We’re going through a comic book phase at my house. Since lucking into the comics stash at the library, my 4-year-old refuses any other literary offering. Try as I might to rekindle her love of Rosie Revere, my daughter shuns that scrappy little engineer for Superman every single night.
I know that comic fans abound, but I’ll admit that I get a little lost reading the books. The multi-paneled illustrations, the jumpy story lines and the fact that my daughter skips way ahead make it hard for me to engage. And I imagine that for a preliterate preschooler, that confusion is worse.
There’s evidence to this idea (although it won’t help me force my daughter to choose girl-power science lit over Superman). A recent study found that kids better learn new vocabulary from books when there’s just one picture to see at a time.
Psychologist Jessica Horst and colleague Zoe Flack, both of the University of Sussex in England, read stories to 36 3½-year-olds. These were specially designed storybooks, with pages as big as printer paper. And sprinkled into the text and reflected in the illustrations were a few nonsense words: An inverted, orange and yellow slingshot that mixed things, called a tannin, and a metal wheel used like a rolling pin, called a sprock.

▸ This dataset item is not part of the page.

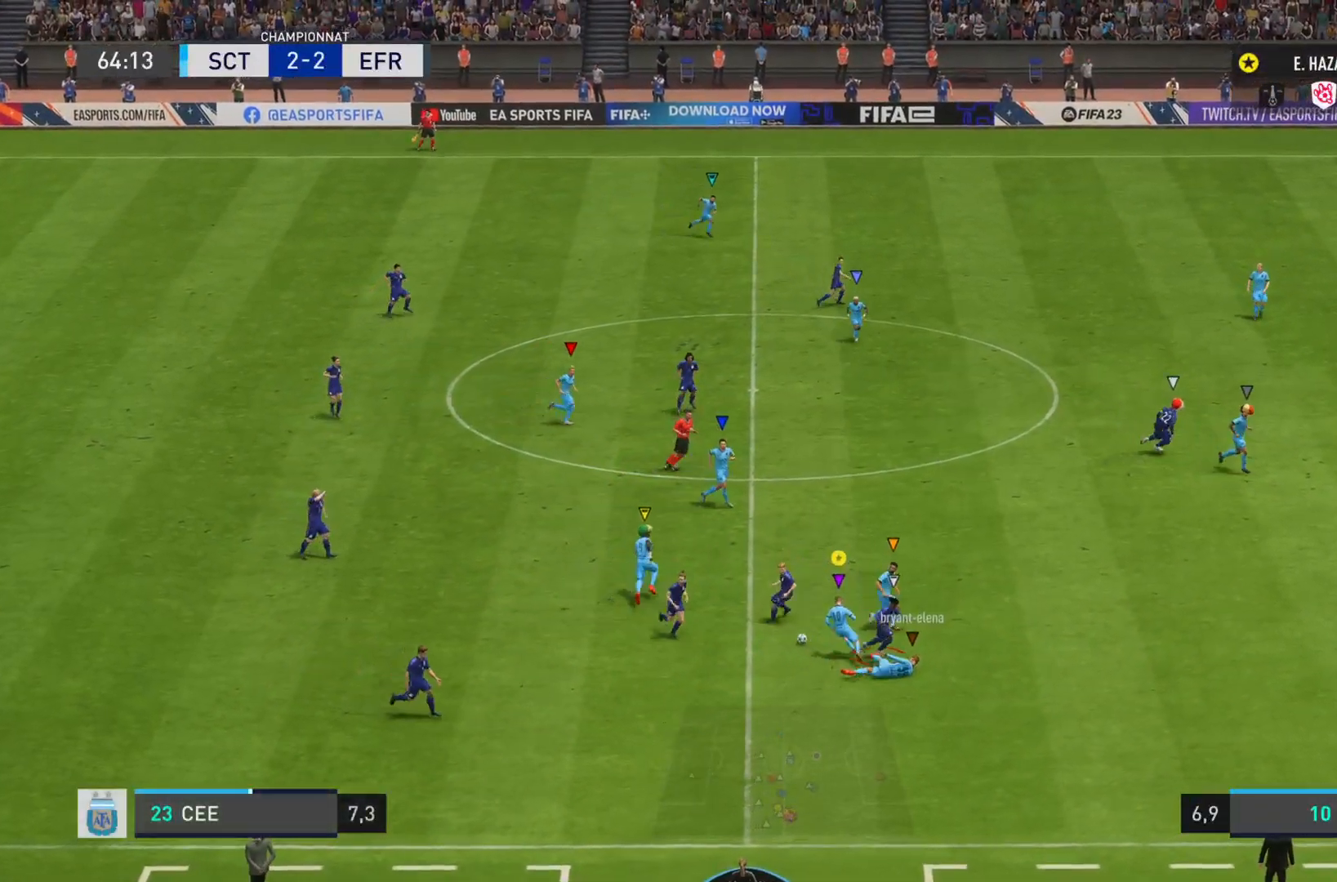
{"buttons": [], "left_stick": "right", "right_stick": "center", "events": [[350, "right_stick", "center"], [384, "R2", "up"]]}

The researchers wanted to know under which reading conditions kids would best pick up the meaning of the nonsense words. In some tests, a researcher read the storybook that showed two distinct pictures at a time. In other tests, only one picture was shown at a time. Later, the kids were asked to point to the “sprock,” which was shown in a separate booklet among other unfamiliar objects.
Kids who saw just one picture at a time were more likely to point to the sprock when they saw it again, the researchers found. The results, published June 30 in Infant and Child Development, show how important pictures can be for preliterate kids, says Horst.
“As parents, it’s easy to forget that children do not look at the written text until they themselves are learning to read,” she says. (This study shows how infrequently preschoolers look at the words.) That means that kids might focus on pictures that aren’t relevant to the words they’re hearing, a mismatch that makes it harder for them to absorb new vocabulary.
Does this mean parents ought to trash all books with multiple pictures on a page? Of course not. Horst and Flack found that for such books, gesturing toward the relevant picture got the word-learning rate back up. That means that parents ought to point at Wonder Woman’s Lasso of Truth or wave at the poor varlet that Shrek steals a lunch from. (Shrek!, the book by William Steig, contains delightful vocabulary lessons for children and adults alike.)
Those simple gestures, Horst says, will help you and your child “literally be on the same page.”